Vuelve a escribir todas las entradas que aparecen a continuación, sin alterar ni una letra ni un número.

*Material de trabajo*
= = = =
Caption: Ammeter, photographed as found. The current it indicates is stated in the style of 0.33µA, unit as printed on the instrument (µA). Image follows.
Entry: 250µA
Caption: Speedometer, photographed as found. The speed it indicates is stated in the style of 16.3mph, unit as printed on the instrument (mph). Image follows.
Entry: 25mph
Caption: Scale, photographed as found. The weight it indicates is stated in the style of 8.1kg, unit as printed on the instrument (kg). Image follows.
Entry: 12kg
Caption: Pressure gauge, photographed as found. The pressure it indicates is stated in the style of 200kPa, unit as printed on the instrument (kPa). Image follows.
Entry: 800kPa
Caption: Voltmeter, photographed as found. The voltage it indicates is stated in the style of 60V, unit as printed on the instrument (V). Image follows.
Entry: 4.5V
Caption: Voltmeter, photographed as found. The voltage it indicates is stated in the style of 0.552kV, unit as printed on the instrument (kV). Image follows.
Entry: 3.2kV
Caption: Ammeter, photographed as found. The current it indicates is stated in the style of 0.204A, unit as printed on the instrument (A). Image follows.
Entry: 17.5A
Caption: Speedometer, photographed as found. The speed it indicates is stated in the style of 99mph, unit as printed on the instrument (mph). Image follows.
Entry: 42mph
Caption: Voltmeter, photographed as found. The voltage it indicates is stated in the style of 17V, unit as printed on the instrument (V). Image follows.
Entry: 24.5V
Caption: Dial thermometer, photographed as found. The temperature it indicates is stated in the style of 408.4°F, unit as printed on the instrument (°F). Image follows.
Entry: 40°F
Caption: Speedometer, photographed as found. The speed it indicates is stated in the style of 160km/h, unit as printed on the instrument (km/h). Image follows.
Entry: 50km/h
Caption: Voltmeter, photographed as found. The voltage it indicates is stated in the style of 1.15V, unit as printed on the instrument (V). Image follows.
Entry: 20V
= = = =
*Respuesta al ejercicio*
Caption: Ammeter, photographed as found. The current it indicates is stated in the style of 0.33µA, unit as printed on the instrument (µA). Image follows.
Entry: 250µA
Caption: Speedometer, photographed as found. The speed it indicates is stated in the style of 16.3mph, unit as printed on the instrument (mph). Image follows.
Entry: 25mph
Caption: Scale, photographed as found. The weight it indicates is stated in the style of 8.1kg, unit as printed on the instrument (kg). Image follows.
Entry: 12kg
Caption: Pressure gauge, photographed as found. The pressure it indicates is stated in the style of 200kPa, unit as printed on the instrument (kPa). Image follows.
Entry: 800kPa
Caption: Voltmeter, photographed as found. The voltage it indicates is stated in the style of 60V, unit as printed on the instrument (V). Image follows.
Entry: 4.5V
Caption: Voltmeter, photographed as found. The voltage it indicates is stated in the style of 0.552kV, unit as printed on the instrument (kV). Image follows.
Entry: 3.2kV
Caption: Ammeter, photographed as found. The current it indicates is stated in the style of 0.204A, unit as printed on the instrument (A). Image follows.
Entry: 17.5A
Caption: Speedometer, photographed as found. The speed it indicates is stated in the style of 99mph, unit as printed on the instrument (mph). Image follows.
Entry: 42mph
Caption: Voltmeter, photographed as found. The voltage it indicates is stated in the style of 17V, unit as printed on the instrument (V). Image follows.
Entry: 24.5V
Caption: Dial thermometer, photographed as found. The temperature it indicates is stated in the style of 408.4°F, unit as printed on the instrument (°F). Image follows.
Entry: 40°F
Caption: Speedometer, photographed as found. The speed it indicates is stated in the style of 160km/h, unit as printed on the instrument (km/h). Image follows.
Entry: 50km/h
Caption: Voltmeter, photographed as found. The voltage it indicates is stated in the style of 1.15V, unit as printed on the instrument (V). Image follows.
Entry: 20V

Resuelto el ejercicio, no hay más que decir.